It’s another day, so time for another Facebook scandal, as the company admitted Thursday that it had stored hundreds of millions of its users’ passwords internally in a readable format.
The world’s largest social network said that during a routine review in January it had found the flaw in its internal data storage systems, adding that the company had now fixed the issue.
“This caught our attention because our login systems are designed to mask passwords using techniques that make them unreadable,” Pedro Canahuati, vice-president of engineering, security and privacy, said.
Mr Canahuati’s post was published shortly after a blog by cyber security journalist Brian Krebs first reported on the incident, citing a Facebook source who said that the account passwords of between 200m and 600m users may have been searchable by more than 20,000 Facebook employees. Mr Krebs claimed that some of these passwords were available in plain text as far back as 2012.
The company said it inadvertently logged passwords in plain text in a variety of circumstances, such as when it received reports of a user’s app crashing. Mr Canahuati said that Facebook had found “no evidence to date that anyone internally abused or improperly accessed them” or that anyone outside of Facebook had viewed the passwords. However he said that the company would be notifying the users affected “as a precaution”.
He estimated this included hundreds of millions of users of Facebook Lite, a version of the platform used by people in regions with limited internet connections, plus tens of millions of other Facebook users and tens of thousands of users of Instagram, its photo-sharing app.
Facebook appears to be underhand as normal in revealing the issue, only revealing the issue after it had been reported elsewhere first. The social giant said it had not told regulators of the issue in January because it had planned to do so once it fully completed its internal investigation, which is expected to wrap up shortly.

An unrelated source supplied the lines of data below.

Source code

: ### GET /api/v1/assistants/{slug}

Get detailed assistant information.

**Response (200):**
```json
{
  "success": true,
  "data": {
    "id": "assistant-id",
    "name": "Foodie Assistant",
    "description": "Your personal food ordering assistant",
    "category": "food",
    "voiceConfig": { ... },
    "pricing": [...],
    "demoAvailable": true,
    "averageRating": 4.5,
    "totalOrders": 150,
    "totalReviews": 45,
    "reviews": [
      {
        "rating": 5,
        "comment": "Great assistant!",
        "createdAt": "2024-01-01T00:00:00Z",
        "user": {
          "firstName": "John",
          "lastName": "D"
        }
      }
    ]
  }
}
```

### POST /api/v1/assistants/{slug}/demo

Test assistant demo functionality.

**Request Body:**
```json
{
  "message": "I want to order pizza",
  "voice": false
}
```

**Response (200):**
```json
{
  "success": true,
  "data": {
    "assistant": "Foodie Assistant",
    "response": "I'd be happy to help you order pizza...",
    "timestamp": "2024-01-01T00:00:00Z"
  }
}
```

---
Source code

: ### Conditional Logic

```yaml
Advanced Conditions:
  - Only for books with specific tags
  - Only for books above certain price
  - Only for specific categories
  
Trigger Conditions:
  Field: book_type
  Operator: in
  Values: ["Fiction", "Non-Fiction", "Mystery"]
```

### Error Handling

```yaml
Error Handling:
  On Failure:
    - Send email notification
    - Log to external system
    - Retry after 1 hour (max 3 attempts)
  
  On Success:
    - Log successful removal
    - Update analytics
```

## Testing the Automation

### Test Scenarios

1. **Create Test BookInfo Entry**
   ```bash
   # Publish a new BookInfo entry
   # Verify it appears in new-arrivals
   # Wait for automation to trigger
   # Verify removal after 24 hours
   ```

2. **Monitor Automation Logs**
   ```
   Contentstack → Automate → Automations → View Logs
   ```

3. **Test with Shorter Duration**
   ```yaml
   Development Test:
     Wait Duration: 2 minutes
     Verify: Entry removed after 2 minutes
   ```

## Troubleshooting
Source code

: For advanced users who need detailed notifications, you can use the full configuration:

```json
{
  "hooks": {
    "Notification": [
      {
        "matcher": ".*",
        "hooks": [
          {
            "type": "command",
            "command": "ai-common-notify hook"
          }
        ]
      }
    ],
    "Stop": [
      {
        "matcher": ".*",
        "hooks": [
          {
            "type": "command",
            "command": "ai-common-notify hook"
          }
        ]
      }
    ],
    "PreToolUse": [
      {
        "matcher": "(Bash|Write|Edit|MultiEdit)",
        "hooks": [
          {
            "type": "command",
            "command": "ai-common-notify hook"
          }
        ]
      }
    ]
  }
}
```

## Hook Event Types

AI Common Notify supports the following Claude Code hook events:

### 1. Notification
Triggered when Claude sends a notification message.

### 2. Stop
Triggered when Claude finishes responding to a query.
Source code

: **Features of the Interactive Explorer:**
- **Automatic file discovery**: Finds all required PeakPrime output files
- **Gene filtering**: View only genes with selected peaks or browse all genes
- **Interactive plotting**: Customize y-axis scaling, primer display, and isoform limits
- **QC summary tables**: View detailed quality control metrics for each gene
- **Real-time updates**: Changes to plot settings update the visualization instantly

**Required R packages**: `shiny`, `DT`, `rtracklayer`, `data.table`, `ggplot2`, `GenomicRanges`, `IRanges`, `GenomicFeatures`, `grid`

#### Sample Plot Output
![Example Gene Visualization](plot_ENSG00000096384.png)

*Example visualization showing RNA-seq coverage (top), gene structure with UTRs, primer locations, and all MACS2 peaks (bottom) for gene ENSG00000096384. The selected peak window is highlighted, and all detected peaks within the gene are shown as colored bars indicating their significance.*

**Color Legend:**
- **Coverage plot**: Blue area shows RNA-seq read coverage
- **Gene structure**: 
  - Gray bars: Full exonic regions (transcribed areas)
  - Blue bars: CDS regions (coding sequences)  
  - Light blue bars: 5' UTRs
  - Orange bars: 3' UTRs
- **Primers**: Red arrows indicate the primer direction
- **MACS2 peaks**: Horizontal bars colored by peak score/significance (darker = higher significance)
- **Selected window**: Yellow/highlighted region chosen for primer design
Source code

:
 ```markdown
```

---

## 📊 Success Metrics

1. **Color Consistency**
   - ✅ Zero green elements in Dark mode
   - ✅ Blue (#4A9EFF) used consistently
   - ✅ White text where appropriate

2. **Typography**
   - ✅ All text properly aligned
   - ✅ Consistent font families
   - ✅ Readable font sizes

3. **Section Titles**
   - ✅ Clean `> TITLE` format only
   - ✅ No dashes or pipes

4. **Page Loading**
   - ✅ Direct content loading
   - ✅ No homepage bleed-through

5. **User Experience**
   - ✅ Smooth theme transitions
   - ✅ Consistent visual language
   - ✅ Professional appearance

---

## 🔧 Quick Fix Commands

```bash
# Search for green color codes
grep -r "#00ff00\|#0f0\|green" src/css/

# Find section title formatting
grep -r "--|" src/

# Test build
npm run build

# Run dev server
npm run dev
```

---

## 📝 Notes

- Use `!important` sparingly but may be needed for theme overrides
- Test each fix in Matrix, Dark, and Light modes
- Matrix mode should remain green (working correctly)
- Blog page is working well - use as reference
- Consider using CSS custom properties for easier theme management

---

It is unclear whether the latest incident represents a breach of the EU’s new data protection regulations, known as the General Data Protection Regulation, or GDPR. The Irish Data Protection Commissioner, which oversees compliance with GDPR, said in a statement:
“Facebook have been in contact and have informed us of this issue. We are currently seeking further information.”
Facebook said on Thursday that in the course of its routine security review, it had been “looking at the ways we store certain other categories of information” including another kind of key known as access tokens, adding that it had “fixed problems as we’ve discovered them”.